__PROBLEM DESCRIPTION__
Would you return the lines between the one holding "left knee: (113, 201)" and the one holding "left wrist: (45, 166)", inclusive, and only those, exactly as they stand in the listing below?

__LISTED RECORDS__

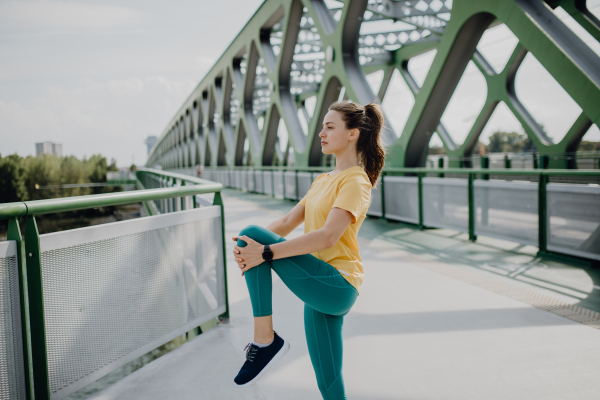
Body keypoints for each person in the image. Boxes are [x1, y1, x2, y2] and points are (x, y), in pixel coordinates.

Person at [232, 100, 386, 399]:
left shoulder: (356, 181)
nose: (321, 133)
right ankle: (267, 341)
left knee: (254, 237)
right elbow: (288, 221)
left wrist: (263, 252)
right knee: (328, 379)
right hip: (319, 283)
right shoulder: (323, 180)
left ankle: (265, 340)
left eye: (330, 127)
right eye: (322, 126)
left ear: (353, 134)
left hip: (337, 282)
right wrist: (244, 245)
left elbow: (328, 237)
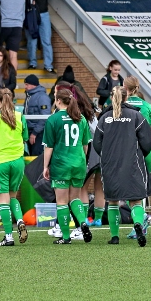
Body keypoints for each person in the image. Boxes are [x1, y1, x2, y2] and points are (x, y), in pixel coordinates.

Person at [93, 86, 151, 246]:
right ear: (127, 97)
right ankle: (138, 224)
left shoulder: (104, 118)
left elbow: (97, 144)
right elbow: (147, 142)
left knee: (113, 201)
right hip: (132, 163)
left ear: (111, 98)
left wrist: (106, 155)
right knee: (135, 201)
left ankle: (114, 237)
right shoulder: (136, 115)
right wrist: (139, 153)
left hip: (110, 164)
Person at [41, 89, 93, 244]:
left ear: (57, 101)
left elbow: (49, 146)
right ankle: (82, 222)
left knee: (62, 201)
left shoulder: (53, 119)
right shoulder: (81, 118)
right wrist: (82, 160)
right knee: (75, 198)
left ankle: (65, 237)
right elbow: (85, 145)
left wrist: (45, 166)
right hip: (78, 163)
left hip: (61, 164)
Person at [0, 89, 29, 246]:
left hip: (0, 162)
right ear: (14, 101)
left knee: (3, 201)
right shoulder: (20, 116)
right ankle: (20, 221)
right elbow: (25, 139)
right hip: (17, 161)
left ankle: (9, 237)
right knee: (12, 197)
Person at [123, 76, 151, 240]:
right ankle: (142, 219)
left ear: (125, 87)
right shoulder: (147, 106)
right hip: (147, 152)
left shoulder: (122, 106)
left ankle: (141, 220)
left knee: (127, 188)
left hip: (129, 152)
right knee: (141, 187)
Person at [21, 0, 54, 73]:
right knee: (32, 40)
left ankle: (48, 65)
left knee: (47, 40)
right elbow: (21, 1)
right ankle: (32, 63)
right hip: (31, 14)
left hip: (44, 13)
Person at [23, 74, 51, 156]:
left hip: (38, 133)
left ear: (33, 84)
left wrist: (35, 133)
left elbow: (44, 117)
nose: (25, 86)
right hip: (30, 131)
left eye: (27, 84)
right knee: (32, 154)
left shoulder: (42, 97)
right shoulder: (29, 96)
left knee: (36, 155)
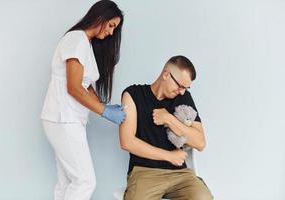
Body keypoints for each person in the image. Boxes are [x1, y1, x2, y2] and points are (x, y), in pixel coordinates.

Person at [40, 1, 125, 200]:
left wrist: (104, 106)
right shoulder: (77, 39)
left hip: (64, 118)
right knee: (85, 181)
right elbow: (74, 87)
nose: (112, 33)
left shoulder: (83, 43)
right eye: (111, 25)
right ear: (100, 17)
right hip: (63, 118)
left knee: (67, 183)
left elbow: (85, 85)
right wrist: (104, 112)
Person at [119, 55, 213, 200]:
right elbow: (127, 141)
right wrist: (169, 156)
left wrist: (169, 119)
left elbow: (200, 143)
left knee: (203, 197)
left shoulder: (184, 97)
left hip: (180, 175)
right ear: (166, 75)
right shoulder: (133, 94)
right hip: (145, 172)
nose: (182, 91)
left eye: (186, 88)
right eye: (180, 86)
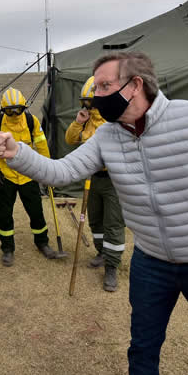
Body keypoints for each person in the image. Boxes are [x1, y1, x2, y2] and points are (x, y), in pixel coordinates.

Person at [0, 52, 188, 375]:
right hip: (151, 264)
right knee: (142, 350)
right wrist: (17, 152)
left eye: (105, 86)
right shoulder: (106, 136)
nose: (96, 96)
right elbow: (61, 171)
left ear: (135, 84)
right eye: (95, 88)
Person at [64, 76, 125, 292]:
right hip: (92, 179)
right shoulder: (86, 119)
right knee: (95, 221)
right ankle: (101, 252)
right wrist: (78, 122)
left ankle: (111, 266)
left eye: (90, 102)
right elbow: (70, 140)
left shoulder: (115, 120)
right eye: (85, 102)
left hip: (113, 180)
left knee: (113, 224)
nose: (87, 106)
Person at [0, 87, 59, 266]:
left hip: (29, 174)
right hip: (7, 176)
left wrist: (47, 168)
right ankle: (7, 249)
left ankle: (42, 243)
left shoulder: (31, 121)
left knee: (36, 212)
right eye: (9, 110)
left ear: (24, 108)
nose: (13, 113)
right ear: (2, 109)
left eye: (17, 109)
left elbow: (41, 145)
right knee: (5, 214)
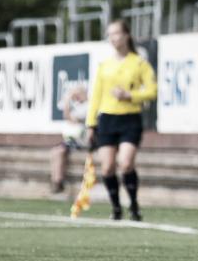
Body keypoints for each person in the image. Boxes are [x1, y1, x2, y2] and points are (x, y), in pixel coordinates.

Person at [86, 19, 157, 221]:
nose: (113, 38)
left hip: (130, 119)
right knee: (107, 167)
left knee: (125, 163)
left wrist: (130, 96)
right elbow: (96, 96)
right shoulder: (104, 66)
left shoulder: (139, 63)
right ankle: (116, 207)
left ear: (126, 35)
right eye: (110, 34)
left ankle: (133, 205)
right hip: (107, 120)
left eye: (116, 33)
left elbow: (152, 91)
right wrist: (91, 123)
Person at [50, 85, 88, 193]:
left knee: (59, 151)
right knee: (55, 152)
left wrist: (67, 99)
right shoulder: (77, 106)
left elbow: (69, 118)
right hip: (71, 139)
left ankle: (58, 182)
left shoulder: (87, 106)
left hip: (80, 140)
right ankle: (55, 180)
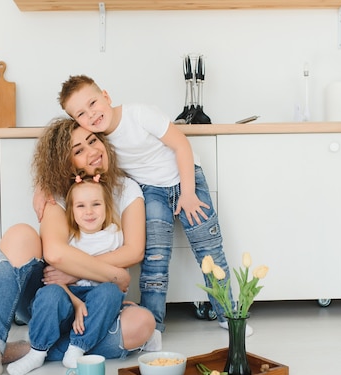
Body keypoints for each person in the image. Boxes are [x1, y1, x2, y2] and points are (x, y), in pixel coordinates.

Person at [0, 117, 156, 375]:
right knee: (20, 234)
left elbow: (134, 251)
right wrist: (114, 274)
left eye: (93, 141)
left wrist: (80, 271)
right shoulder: (59, 191)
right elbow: (56, 254)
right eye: (78, 150)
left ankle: (34, 348)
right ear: (67, 162)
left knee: (143, 324)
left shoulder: (126, 188)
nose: (92, 151)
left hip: (97, 299)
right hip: (52, 294)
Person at [57, 75, 252, 338]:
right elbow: (62, 159)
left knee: (209, 250)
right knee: (155, 260)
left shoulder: (139, 114)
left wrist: (189, 193)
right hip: (152, 192)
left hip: (186, 179)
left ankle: (228, 314)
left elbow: (181, 144)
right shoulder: (98, 142)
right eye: (81, 113)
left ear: (106, 95)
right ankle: (154, 326)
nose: (91, 114)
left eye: (93, 103)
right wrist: (41, 190)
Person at [6, 172, 132, 375]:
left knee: (111, 292)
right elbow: (51, 278)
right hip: (67, 298)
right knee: (50, 294)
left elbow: (118, 278)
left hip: (95, 302)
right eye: (81, 206)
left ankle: (77, 348)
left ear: (106, 206)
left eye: (96, 204)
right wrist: (75, 302)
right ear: (71, 211)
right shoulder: (68, 238)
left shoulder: (114, 237)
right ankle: (37, 351)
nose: (89, 212)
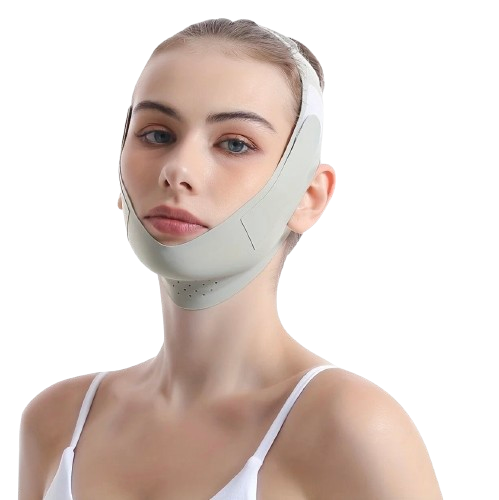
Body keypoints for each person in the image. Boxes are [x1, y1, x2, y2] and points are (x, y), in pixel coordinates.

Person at [18, 18, 443, 500]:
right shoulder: (56, 421)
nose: (177, 169)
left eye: (235, 143)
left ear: (309, 197)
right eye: (157, 134)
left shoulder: (352, 428)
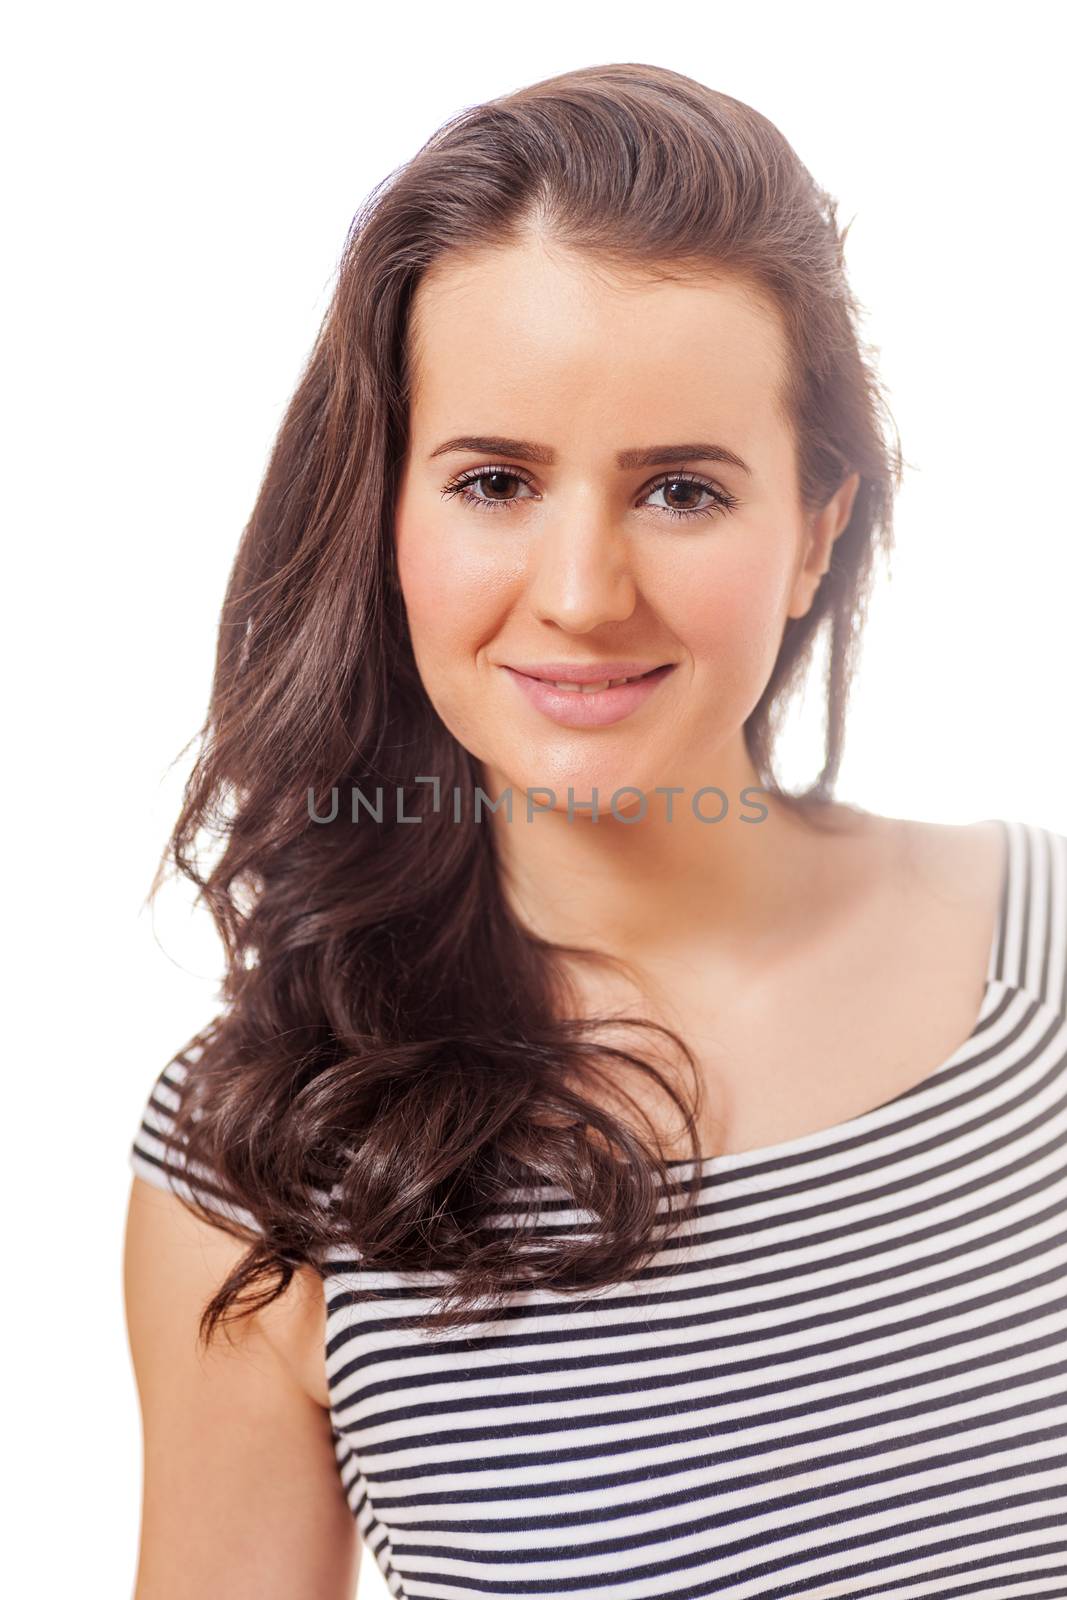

__ANSWER TO THE EXERCISE__
left knee: (113, 201)
right hip: (132, 163)
left ear: (111, 98)
left wrist: (106, 155)
right knee: (135, 201)
left ankle: (114, 237)
right shoulder: (136, 115)
right wrist: (139, 153)
left hip: (110, 164)
Person at [41, 89, 93, 244]:
left ear: (57, 101)
left elbow: (49, 146)
right ankle: (82, 222)
left knee: (62, 201)
left shoulder: (53, 119)
right shoulder: (81, 118)
right wrist: (82, 160)
right knee: (75, 198)
left ankle: (65, 237)
right elbow: (85, 145)
left wrist: (45, 166)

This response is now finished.